### Excerpt provided
----------------

# stocking my 75g



## BabyBull21 (May 3, 2017)

I'm looking at stocking my 75g. Ideas on the following:

1- Blue Acara
1- Rainbow
1- Salvini
1- GT
1- Firemouth
2- Festae (F)
2- Pitbull pleco

I also have a 50g I can setup for the more peaceful/less aggressive if I need too. I have had experience with new world cichlids and understand the aggression as they get older/bigger. GT haven't lived up to their name in my opinion, but the festae seem to be the most aggressive on my list. What say you all?


----------



## cage623 (Feb 2, 2008)

You want to keep them all in a 75? Seems way over crowded to me. Personally I wouldn't keep most of what you have listed with a festae. Most are smaller less aggressive cichlids and will likely get severely bullied or possibly killed down the road.

Would need a much larger tank with good aqua scaping just to make this possible. I wouldn't recommend even just the two festae in a 75. I would almost say you'd need a 120 to start and possibly upgrading to a 180 later on.

Just my opinion.

I do agree on what you said about the GTs though. But in some cases you will end up with a nasty one, same goes for salvinis.

----------------

### Information shown
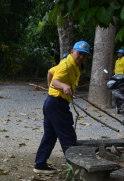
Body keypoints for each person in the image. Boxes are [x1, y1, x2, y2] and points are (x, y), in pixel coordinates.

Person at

----------------

### Exercise brief
In the forum thread about stocking a 75g tank, which fish on the list does the original poster think is the most aggressive?

### Response for this exercise
The festae.